Kadınların ‘gelenek’ adı altında baskılanmasına karşı mücadele çağrısı
21’inci yüzyılda kimi toplumlarda hala ‘başlık parası’ uygulaması devam ederken Jineoloji Araştırma Merkezi Sözcüsü Sedîqe Xilo, özellikle kadınların bu anlayışa karşı çıkmasını istedi.
BERÇEM CÛDÎ
Kobanê- Tüm dünyada erkek egemen sistemin yarattığı ‘gelenek’ adı altındaki kimi gerici uygulamalardan en çok kadınlar etkileniyor. Kadınların, “Jin, jiyan, azadî” felsefesi etrafındaki mücadelesi ile özellikle Suriye'nin Kuzey ve Doğu bölgelerindeki gerici uygulamalara sınır çiziliyor. Bu gerici uygulamalardan biri de başlık parası.
Evlendirmelerde ‘başlık parası’ uygulamasına dikkat çeken Fırat Kantonu Jineoloji Araştırma Merkezi Sözcüsü Sedîqe Xilo, "Özellikle Ortadoğu toplumlarında ‘başlık parası’ adı altında kadınlara halen bazı sosyal ve dini gelenekler dayatılmaktadır. Fiyatı ülkeye ve bölgeye göre değişmektedir. Kuzey ve Doğu Suriye’de de aynı durum söz konusu. Bazı bölgelerde sadece para istenirken, bazı bölgelerde para ve ek olarak 50 ila 100 gram arası değişen altın talep ediliyor. Bu aynı zamanda aşiretlerin ve ailelerin geleneklerine göre de değişiyor. Gündeme getirdiğimiz bu konu günümüzde de yaşanıyor" diye belirtti.

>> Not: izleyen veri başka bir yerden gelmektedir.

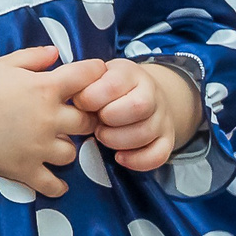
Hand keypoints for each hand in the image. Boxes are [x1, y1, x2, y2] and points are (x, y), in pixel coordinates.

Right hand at [0, 47, 101, 195]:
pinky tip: (54, 180)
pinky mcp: (25, 169)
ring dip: (66, 148)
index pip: (88, 76)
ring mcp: (39, 147)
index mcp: (46, 87)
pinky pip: (53, 185)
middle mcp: (49, 118)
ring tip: (52, 145)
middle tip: (70, 117)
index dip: (95, 74)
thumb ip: (34, 57)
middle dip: (84, 117)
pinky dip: (57, 185)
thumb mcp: (4, 63)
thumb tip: (57, 53)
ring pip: (72, 153)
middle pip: (88, 121)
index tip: (91, 78)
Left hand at [73, 59, 201, 172]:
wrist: (142, 93)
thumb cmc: (108, 88)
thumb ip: (82, 83)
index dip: (92, 98)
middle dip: (109, 119)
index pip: (113, 84)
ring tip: (102, 136)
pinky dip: (138, 160)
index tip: (80, 103)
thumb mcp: (95, 76)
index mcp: (129, 74)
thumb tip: (69, 96)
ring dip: (118, 140)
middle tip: (95, 122)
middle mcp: (151, 94)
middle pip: (138, 107)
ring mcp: (161, 118)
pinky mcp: (167, 139)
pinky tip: (119, 157)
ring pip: (146, 132)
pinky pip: (159, 154)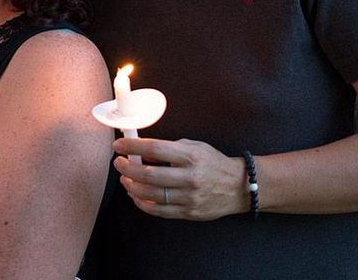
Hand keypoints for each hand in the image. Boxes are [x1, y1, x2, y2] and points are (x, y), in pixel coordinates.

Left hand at [112, 137, 248, 220]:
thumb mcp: (194, 147)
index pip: (154, 149)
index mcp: (191, 156)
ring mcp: (189, 197)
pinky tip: (136, 195)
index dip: (132, 146)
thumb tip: (140, 150)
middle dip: (127, 168)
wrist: (238, 186)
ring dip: (132, 186)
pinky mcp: (189, 213)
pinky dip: (142, 203)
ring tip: (125, 179)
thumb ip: (169, 148)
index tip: (119, 145)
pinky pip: (159, 210)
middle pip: (149, 174)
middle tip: (119, 163)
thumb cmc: (212, 162)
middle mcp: (190, 177)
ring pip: (151, 195)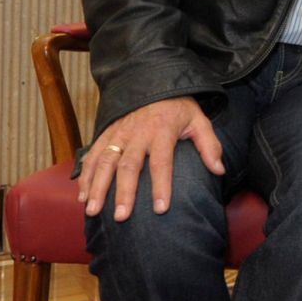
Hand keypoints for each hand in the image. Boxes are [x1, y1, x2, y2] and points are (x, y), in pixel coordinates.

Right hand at [78, 97, 222, 220]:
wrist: (155, 83)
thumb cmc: (179, 108)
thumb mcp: (200, 120)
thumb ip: (210, 145)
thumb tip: (219, 170)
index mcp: (163, 131)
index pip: (162, 162)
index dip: (162, 185)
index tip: (160, 209)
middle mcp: (138, 133)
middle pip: (129, 165)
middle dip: (124, 192)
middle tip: (122, 217)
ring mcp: (119, 133)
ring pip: (105, 161)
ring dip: (98, 187)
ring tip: (93, 211)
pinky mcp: (106, 133)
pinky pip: (92, 155)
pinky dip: (85, 175)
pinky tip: (82, 196)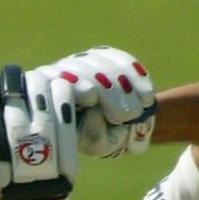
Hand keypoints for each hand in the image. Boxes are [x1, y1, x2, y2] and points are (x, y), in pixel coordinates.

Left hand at [31, 47, 156, 157]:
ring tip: (137, 111)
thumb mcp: (94, 144)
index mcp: (51, 94)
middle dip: (108, 91)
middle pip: (84, 71)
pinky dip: (138, 78)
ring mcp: (84, 60)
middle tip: (126, 115)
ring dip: (125, 88)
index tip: (92, 96)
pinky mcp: (106, 54)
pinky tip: (148, 97)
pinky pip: (123, 60)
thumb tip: (94, 111)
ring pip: (104, 64)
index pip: (59, 83)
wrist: (116, 125)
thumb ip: (91, 135)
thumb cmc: (98, 138)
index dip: (75, 85)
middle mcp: (63, 71)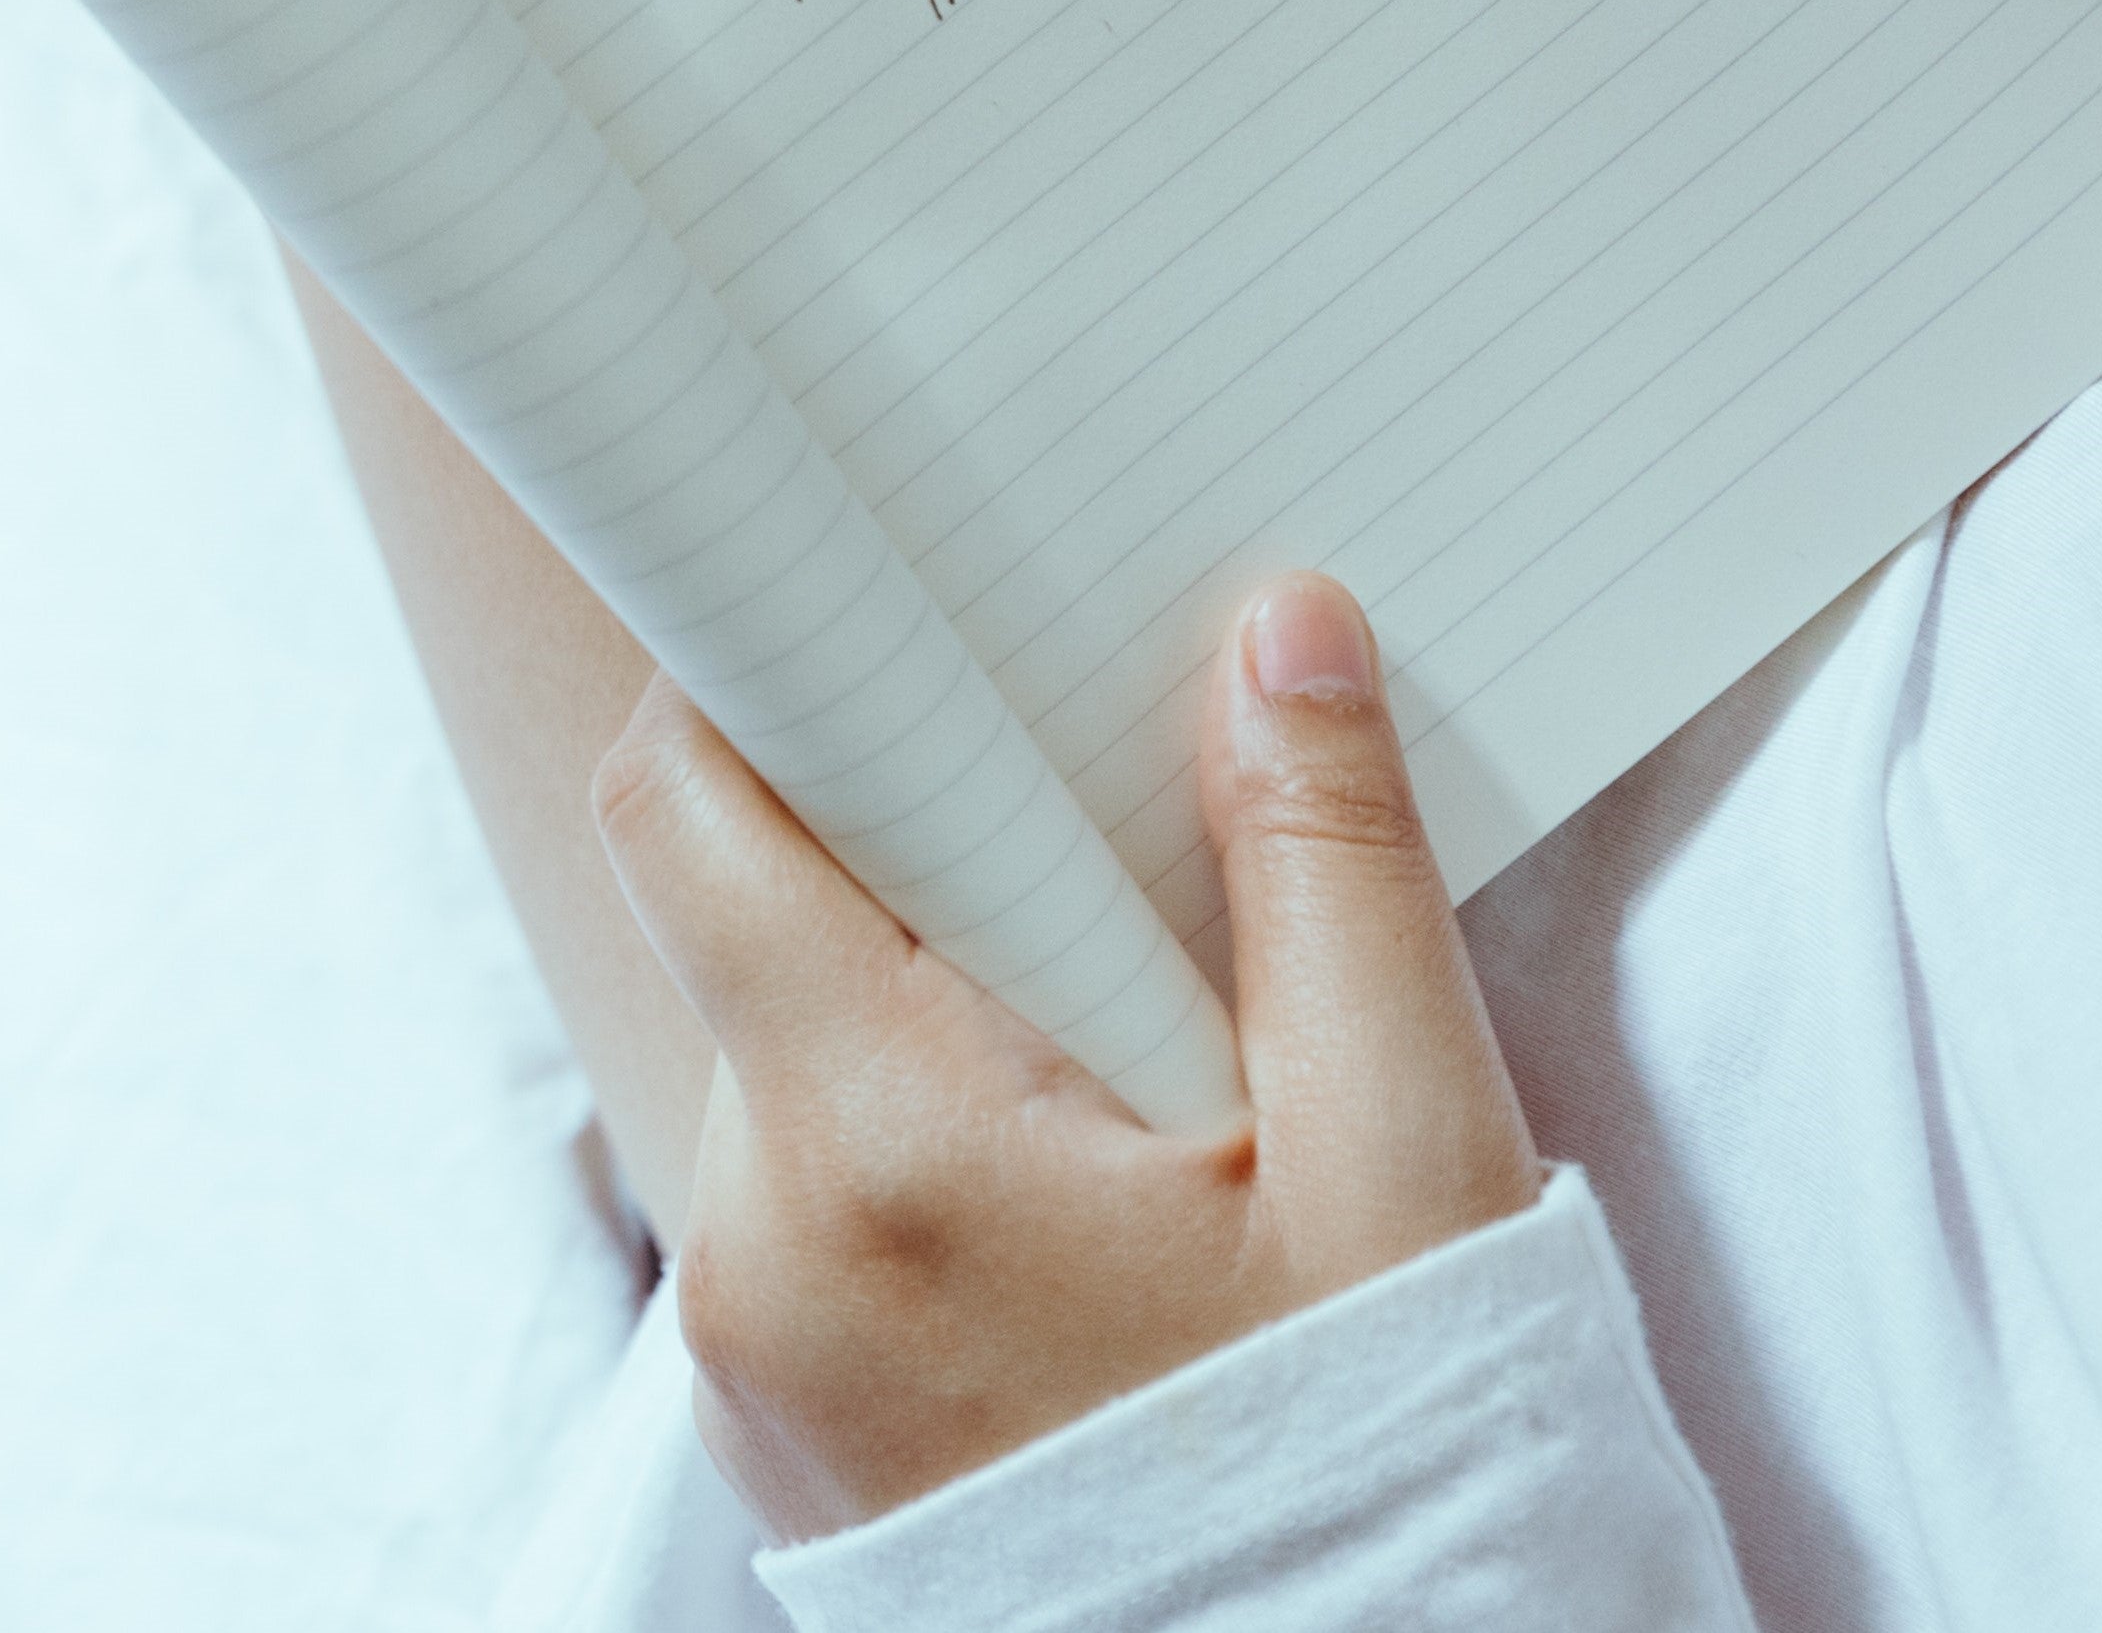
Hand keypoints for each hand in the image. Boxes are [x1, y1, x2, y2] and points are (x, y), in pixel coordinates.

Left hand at [590, 576, 1537, 1542]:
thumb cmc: (1398, 1500)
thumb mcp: (1411, 1170)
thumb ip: (1329, 869)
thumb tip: (1276, 629)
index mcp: (876, 1152)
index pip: (689, 808)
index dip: (763, 671)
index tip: (874, 602)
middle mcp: (755, 1250)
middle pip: (752, 916)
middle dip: (911, 844)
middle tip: (1104, 857)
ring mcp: (748, 1352)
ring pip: (787, 1050)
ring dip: (928, 1003)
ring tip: (1136, 1067)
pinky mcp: (777, 1418)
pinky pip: (806, 1189)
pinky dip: (918, 1135)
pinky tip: (1090, 1184)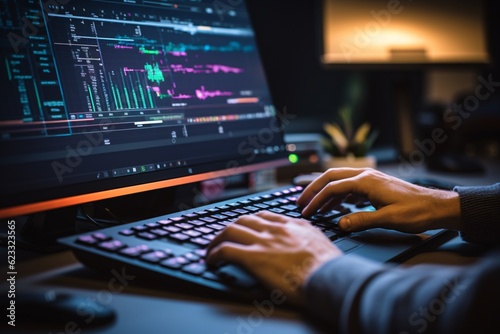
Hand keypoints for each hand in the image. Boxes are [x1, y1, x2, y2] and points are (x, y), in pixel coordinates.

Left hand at [206, 211, 341, 305]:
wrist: (329, 276)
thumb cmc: (329, 266)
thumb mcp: (320, 241)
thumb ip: (307, 235)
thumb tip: (304, 237)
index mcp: (290, 225)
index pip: (263, 216)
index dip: (250, 221)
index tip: (244, 228)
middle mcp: (274, 229)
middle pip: (243, 220)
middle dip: (230, 228)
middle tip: (224, 237)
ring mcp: (263, 242)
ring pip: (230, 231)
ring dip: (217, 240)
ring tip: (211, 249)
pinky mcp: (253, 258)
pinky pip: (226, 250)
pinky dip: (214, 254)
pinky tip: (211, 260)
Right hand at [297, 168, 462, 233]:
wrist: (436, 206)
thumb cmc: (416, 212)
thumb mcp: (389, 219)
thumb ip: (362, 220)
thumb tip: (340, 224)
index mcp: (366, 181)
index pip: (332, 187)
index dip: (316, 199)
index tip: (305, 211)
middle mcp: (365, 175)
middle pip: (330, 177)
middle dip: (313, 189)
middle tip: (299, 203)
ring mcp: (369, 178)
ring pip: (338, 180)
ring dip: (323, 192)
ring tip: (312, 207)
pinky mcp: (373, 185)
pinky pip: (348, 187)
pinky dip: (336, 195)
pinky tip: (332, 207)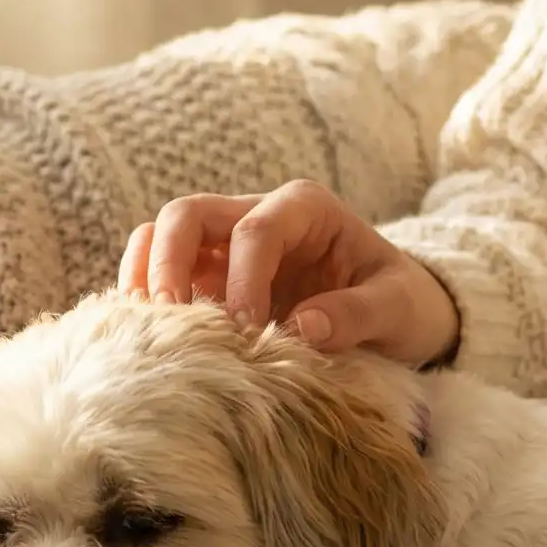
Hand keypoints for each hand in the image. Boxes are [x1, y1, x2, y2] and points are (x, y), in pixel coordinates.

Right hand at [118, 178, 460, 366]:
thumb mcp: (399, 308)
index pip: (254, 232)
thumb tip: (302, 327)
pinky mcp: (209, 281)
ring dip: (146, 278)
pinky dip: (146, 299)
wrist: (397, 317)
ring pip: (160, 239)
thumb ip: (359, 314)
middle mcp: (256, 216)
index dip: (242, 282)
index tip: (246, 333)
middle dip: (169, 263)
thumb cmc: (401, 304)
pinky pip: (160, 275)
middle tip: (172, 320)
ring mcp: (226, 248)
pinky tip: (149, 337)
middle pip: (186, 216)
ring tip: (146, 329)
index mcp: (304, 209)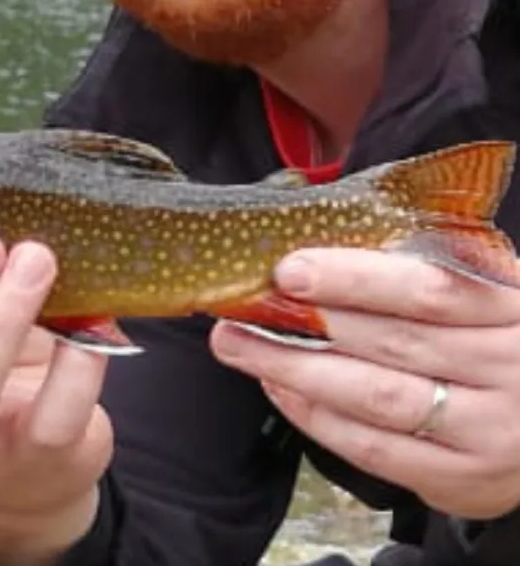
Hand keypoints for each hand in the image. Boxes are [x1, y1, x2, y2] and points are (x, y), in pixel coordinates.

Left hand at [210, 247, 519, 519]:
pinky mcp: (462, 478)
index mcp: (511, 308)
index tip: (290, 269)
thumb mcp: (483, 297)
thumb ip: (422, 272)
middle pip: (393, 344)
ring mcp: (488, 430)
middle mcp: (508, 369)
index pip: (428, 289)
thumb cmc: (496, 343)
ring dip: (295, 369)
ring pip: (375, 398)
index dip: (355, 279)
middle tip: (238, 308)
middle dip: (305, 324)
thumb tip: (318, 253)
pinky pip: (373, 447)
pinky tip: (280, 388)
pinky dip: (316, 416)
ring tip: (238, 346)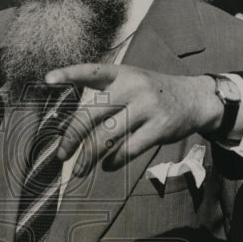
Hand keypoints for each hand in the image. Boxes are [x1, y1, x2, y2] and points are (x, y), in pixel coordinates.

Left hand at [47, 64, 224, 175]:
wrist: (195, 99)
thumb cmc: (152, 94)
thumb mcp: (132, 82)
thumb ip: (106, 97)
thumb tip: (74, 129)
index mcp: (122, 73)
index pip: (91, 71)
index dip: (69, 74)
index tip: (47, 79)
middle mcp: (133, 87)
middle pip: (92, 114)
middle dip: (72, 137)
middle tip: (61, 155)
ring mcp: (147, 107)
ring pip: (107, 136)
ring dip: (89, 157)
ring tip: (80, 169)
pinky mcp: (160, 128)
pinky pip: (128, 150)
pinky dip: (113, 161)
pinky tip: (107, 165)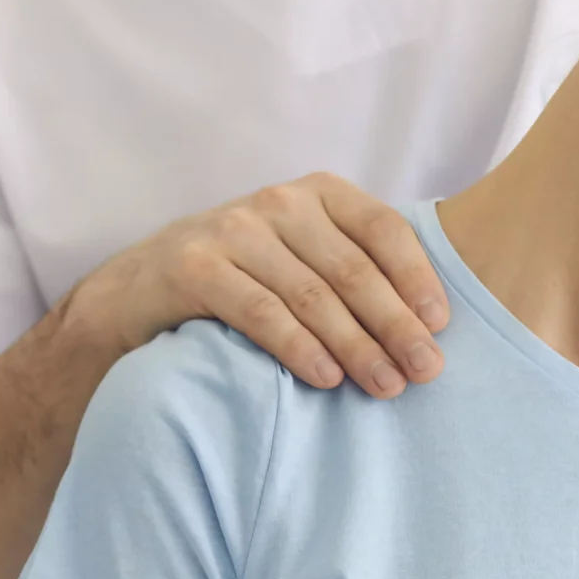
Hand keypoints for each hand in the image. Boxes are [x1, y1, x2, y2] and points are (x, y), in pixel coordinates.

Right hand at [64, 174, 447, 397]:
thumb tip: (430, 326)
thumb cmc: (243, 277)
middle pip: (353, 269)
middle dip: (395, 324)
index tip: (441, 326)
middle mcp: (278, 203)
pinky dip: (299, 347)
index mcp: (317, 193)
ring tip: (385, 385)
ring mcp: (233, 230)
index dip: (416, 277)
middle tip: (426, 370)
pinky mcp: (194, 267)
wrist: (137, 291)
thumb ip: (355, 270)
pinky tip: (327, 377)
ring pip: (311, 294)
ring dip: (356, 345)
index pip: (383, 228)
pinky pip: (260, 311)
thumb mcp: (302, 257)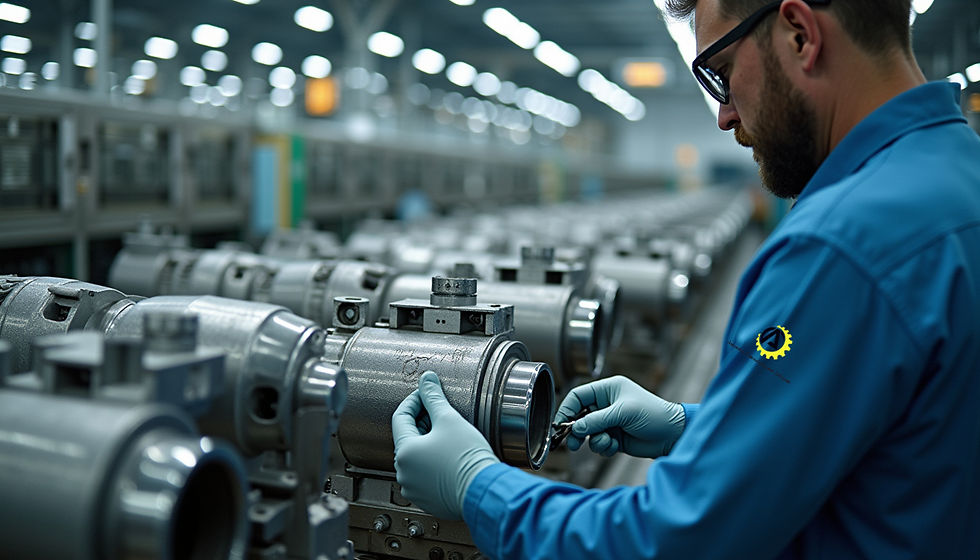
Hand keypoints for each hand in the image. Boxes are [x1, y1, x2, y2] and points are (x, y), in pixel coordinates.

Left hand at [392, 371, 499, 519]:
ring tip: (447, 437)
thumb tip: (427, 380)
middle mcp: (404, 473)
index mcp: (404, 452)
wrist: (484, 491)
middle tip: (441, 415)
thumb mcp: (449, 419)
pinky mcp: (427, 499)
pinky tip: (449, 457)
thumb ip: (434, 397)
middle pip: (407, 438)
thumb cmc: (467, 459)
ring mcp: (414, 488)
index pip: (400, 417)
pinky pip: (424, 475)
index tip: (426, 395)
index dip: (414, 401)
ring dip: (427, 444)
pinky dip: (433, 463)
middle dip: (422, 423)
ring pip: (416, 458)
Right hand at [554, 375, 685, 458]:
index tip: (560, 424)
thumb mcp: (623, 413)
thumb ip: (596, 420)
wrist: (672, 435)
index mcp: (607, 390)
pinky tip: (615, 446)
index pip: (578, 396)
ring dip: (594, 440)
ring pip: (588, 433)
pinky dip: (604, 447)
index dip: (567, 409)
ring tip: (606, 443)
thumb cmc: (653, 415)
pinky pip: (598, 443)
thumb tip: (575, 428)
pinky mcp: (614, 437)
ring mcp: (610, 421)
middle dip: (577, 430)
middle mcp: (606, 404)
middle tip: (573, 443)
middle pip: (579, 416)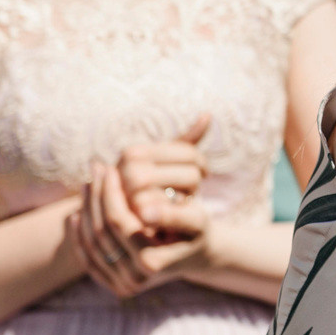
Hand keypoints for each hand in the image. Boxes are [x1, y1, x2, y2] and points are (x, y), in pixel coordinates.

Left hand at [68, 160, 213, 298]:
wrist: (199, 255)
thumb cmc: (198, 229)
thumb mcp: (195, 218)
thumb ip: (173, 215)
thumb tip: (145, 211)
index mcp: (151, 262)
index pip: (118, 222)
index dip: (110, 193)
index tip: (109, 168)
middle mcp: (134, 280)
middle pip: (101, 233)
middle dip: (95, 198)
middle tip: (95, 170)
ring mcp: (122, 286)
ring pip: (91, 245)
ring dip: (86, 212)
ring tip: (88, 184)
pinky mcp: (114, 287)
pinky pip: (89, 260)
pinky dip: (79, 237)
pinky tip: (77, 214)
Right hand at [115, 113, 209, 227]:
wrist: (139, 220)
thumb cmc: (157, 183)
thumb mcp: (169, 159)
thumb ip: (187, 139)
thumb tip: (207, 114)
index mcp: (133, 152)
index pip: (189, 152)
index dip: (201, 162)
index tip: (201, 171)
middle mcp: (128, 172)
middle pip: (192, 173)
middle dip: (194, 181)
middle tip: (186, 189)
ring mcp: (132, 197)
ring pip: (187, 193)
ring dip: (188, 197)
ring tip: (176, 199)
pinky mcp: (141, 220)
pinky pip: (179, 213)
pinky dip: (181, 213)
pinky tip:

‘Jineoloji Araştırma Merkezleri alternatif çözümler üretiyor’
Kuzey ve Doğu Suriye’de kadınlar öncülüğünde gelişen Rojava Devrimi’nin Kürt Halk Önderi Abdullah Öcalan’ın fikirleri sayesinde gerçekleştiğini söyleyen Sedîqe Xilo, “Önder Öcalan’ın paradigması sayesinde erk zihniyetlere karşı kadınlarda mücadele etme olanağı gelişiyor. Bu bakımdan kadın özgürlüğü ve toplum ideolojisine dayanan kadın hareketleri ve örgütleri de bu konular üzerinden mücadelesini yürütüyor. Jineoloji Araştırma Merkezleri de bu rolü toplumun gerçekliğini analiz ederek, alternatif modeller ve çözümler geliştirerek oynuyor” şeklinde konuştu.
‘Başlık parasını reddetmelerini istiyoruz’
Çoğu zaman ailelerin birbirlerine bakarak örnek aldığını kaydeden Sedîqe Xilo, “Aileler evlenen kızları için başlık parası istemişse ailenin diğer üyeleri de kızlarını evlenirken aynı taleplerde bulunuyor. Tüm bunları analiz etmemiz gerekiyor. Sonuçta aileler arasında kadınlar bir eşya gibi alınıp satılıyor. Bu anlamıyla kadınların başlık parasını reddetmelerini istiyoruz ve yaşanan bu durumu kabul etmemelidir. Başlık parası tarihin birçok sürecinde kullanılmış eski bir gelenektir, dolayısıyla bu zihniyeti değiştirmek zaman, bilgi ve birikim gerektirir. Kadınların bu alınıp satılma yaklaşımını kabullenmemesi gerekiyor” diye kaydetti.
‘Değişiklik yapmanın zamanı gelmiştir’
Birlikte bir yaşamın hayat bulması gerektiğini sözlerine ekleyen Sedîqe Xilo, “Köle bir yaşamı kabul etmemeliyiz ve özgür bir arada yaşamayı seçmeliyiz. Evlilik sürecinde aileler çocuklarını evlendirmek için borç alıyor ve evlilik gerçekleştikten sonra kadından altınları alıp bu kez borçlarını ödüyor ve bu durum aileler arasında büyük sorunlara yol açıyor. Bu olaylar toplumda sıkça yaşanmaktadır ve çoğu zaman boşanmayla sonuçlanıyor. Bu nedenle artık bu sorunla mücadele etmenin ve değişiklik yapmanın zamanı gelmiştir" dedi.